Tabua Tuinakauvadra
- Born: 27 December 2002 (age 23) Sydney
- Height: 6 ft (183 cm)
- Weight: 65 kg (143 lb)
- School: Orange High School

Rugby union career
- Position(s): Flanker, No. 8
- 2022 ~ 2025: Brumbies /  / (5)

International career
- Years: Team / Apps / (Points)
- 2023: Australia / 22 / (20)

= Tabua Tuinakauvadra =

Australia international rugby union player

Tabua Tuinakauvadra (born 27 December 2002) is an Australian rugby union player. She plays for the Brumbies in the Super W competition.

== Rugby career ==
Tuinakauvadra made her rugby union debut in 2019 for the Emus Rugby Club in Orange, NSW, at the age of 17. She debuted at the inside centre where her Ma'a Nonu styled game established she would be a force to reckon with.

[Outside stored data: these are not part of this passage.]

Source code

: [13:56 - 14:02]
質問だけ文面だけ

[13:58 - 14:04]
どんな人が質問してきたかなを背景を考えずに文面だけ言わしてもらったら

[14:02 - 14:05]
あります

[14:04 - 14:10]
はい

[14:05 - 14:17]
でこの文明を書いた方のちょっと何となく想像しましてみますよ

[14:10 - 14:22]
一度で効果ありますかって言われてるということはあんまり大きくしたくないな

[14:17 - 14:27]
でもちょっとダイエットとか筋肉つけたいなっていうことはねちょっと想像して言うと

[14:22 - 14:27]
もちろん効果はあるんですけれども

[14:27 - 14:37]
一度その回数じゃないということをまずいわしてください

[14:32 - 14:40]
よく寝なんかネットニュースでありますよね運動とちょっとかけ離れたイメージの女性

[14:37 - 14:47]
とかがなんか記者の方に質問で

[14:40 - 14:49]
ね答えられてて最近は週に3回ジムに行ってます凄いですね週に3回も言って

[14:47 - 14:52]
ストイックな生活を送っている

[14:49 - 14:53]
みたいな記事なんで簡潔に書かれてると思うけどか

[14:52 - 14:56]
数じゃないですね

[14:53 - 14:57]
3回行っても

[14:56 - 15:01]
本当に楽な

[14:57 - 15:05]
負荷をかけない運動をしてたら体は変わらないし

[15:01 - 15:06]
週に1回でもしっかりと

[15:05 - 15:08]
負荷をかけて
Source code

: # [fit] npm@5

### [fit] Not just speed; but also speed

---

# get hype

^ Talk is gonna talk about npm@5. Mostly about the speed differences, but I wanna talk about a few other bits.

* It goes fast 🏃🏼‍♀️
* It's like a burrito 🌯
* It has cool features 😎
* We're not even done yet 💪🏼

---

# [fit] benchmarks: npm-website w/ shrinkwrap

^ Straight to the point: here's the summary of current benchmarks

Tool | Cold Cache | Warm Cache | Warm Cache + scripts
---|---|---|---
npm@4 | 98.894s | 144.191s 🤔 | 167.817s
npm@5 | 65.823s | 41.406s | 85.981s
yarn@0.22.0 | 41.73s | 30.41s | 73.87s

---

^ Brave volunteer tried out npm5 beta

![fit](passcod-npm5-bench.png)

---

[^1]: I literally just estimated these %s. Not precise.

She relocated to Canberra, ACT in 2021 and made her club debut for the Tuggeranong Vikings mid-way through the season. Tuinakauvadra went on to play a key role in their successful 2022 campaign. Vikings claimed 2022 Women's 15s Premiership over a heavily experienced Canberra Royals, narrowingly winning 12–10.

Tuinakauvadra made her Super W debut for the Melbourne Rebels in 2022. She then turned out for the Brumbies for the 2023 Super W season and featured in their first-round match against the Fijiana Drua. She scored her first Super W try in the third round against the Queensland Reds.

Tuinakauvadra came off the bench in her test debut for the Wallaroos against Fiji on 20 May 2023 at the Allianz Stadium.

She was named in the Wallaroos squad for the 2025 Women's Rugby World Cup in England.